Associate Professor of English and Coordinator of the Women's Studies Program

At UAF, I teach courses in a number of fields: women's and gender studies;  literary and cultural theory;  twentieth-century fiction, poetry, and drama; British literature from Romanticism to the present; and world literature.

My research is interdisciplinary, and emphasizes the intersection of psychoanalytic theories of gender and sexuality with twentieth-century literature, film, and culture.  These concerns animate my first scholarly book, Insane Passions: Lesbianism and Psychosis in Literature and Film, which was published in December 2006 by highly regarded Wesleyan University PressInsane Passions traces the now-discredited myth of the lesbian-as-madwoman from its introduction in early twentieth-century psychoanalysis and literature through to its startling reappearance in contemporary film.  Examining Jacques Lacan's early writings, French surrealism, Djuna Barnes’s Nightwood, and H.D.’s homoerotic fiction (HERmione, Asphodel, and Paint It Today) in light of feminist and queer theory, I trace the production of the “psychotic lesbian” as the limit of the social at the beginning of the twentieth century.
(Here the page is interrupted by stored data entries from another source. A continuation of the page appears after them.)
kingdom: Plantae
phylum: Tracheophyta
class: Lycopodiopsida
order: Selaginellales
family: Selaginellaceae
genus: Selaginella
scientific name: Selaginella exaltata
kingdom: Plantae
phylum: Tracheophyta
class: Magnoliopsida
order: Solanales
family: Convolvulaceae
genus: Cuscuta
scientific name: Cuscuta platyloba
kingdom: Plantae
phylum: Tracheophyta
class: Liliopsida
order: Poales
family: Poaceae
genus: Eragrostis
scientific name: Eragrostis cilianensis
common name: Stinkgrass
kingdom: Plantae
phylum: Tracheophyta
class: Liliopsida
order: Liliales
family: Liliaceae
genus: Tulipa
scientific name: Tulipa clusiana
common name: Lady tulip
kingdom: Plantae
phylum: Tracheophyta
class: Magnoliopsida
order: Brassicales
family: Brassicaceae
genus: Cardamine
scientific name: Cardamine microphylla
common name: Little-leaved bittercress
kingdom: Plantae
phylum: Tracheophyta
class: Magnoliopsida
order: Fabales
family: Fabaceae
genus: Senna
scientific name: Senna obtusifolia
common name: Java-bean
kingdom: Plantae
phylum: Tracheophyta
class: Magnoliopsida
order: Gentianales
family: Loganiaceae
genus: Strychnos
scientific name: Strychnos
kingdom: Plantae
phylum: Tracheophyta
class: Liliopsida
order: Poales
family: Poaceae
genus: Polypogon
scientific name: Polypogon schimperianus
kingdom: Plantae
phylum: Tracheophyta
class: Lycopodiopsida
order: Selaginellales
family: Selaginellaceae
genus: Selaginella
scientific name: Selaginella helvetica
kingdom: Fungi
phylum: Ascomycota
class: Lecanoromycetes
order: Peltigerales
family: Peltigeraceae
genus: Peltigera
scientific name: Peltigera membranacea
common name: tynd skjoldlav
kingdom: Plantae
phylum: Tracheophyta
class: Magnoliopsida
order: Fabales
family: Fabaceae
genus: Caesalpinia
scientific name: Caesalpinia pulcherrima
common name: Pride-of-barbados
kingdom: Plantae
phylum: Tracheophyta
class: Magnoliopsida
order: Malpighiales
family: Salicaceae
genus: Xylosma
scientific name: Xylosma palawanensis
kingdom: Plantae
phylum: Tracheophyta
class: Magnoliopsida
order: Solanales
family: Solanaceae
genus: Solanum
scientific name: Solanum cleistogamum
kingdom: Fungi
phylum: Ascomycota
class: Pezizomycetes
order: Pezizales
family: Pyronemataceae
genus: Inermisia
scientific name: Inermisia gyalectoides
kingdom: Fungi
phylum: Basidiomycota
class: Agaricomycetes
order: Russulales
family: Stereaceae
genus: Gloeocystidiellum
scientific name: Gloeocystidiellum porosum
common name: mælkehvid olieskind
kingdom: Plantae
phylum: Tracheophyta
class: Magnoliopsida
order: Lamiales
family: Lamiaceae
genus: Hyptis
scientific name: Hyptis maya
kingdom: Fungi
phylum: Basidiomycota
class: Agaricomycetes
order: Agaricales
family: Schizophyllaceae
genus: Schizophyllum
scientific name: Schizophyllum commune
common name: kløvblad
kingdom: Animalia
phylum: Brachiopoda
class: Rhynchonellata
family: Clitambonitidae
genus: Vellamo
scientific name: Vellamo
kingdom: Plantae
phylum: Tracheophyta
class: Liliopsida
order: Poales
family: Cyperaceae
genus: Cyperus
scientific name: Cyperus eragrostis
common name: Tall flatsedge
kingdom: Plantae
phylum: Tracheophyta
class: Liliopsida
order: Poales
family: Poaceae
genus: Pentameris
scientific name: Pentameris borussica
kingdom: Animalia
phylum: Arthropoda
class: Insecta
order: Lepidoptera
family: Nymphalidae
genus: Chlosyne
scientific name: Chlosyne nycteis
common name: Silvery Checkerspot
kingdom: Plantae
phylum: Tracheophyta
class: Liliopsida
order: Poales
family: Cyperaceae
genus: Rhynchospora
I then proceed to analyze the significance of her spectacular reappearance at the turn of the millennium in such films as Murderous Maids, Sister My Sister, Basic Instinct, and Single White Female.  Early versions of some of the material from Insane Passions first appeared in GLQ: A Journal of Lesbian and Gay Studies, the most prestigious international journal in lesbian and gay studies.  I have also published scholarly articles on Franz Kafka's The Trial and James Joyce's Ulysses.  I'm presently working on articles on the modernist writers Gertrude Stein and Virginia Woolf, and am also developing a book-length manuscript on psychoanalytic approaches to contemporary queer genders.

After receiving the A.B. in Comparative Literature from Cornell University in 1994 and the Ph.D. in Comparative Literature from the University of Southern California in 2001, I taught from 2001-2003 at the University of California, Santa Cruz and from 2003-2005 at California State University, Bakersfield before moving to Fairbanks in Fall 2005.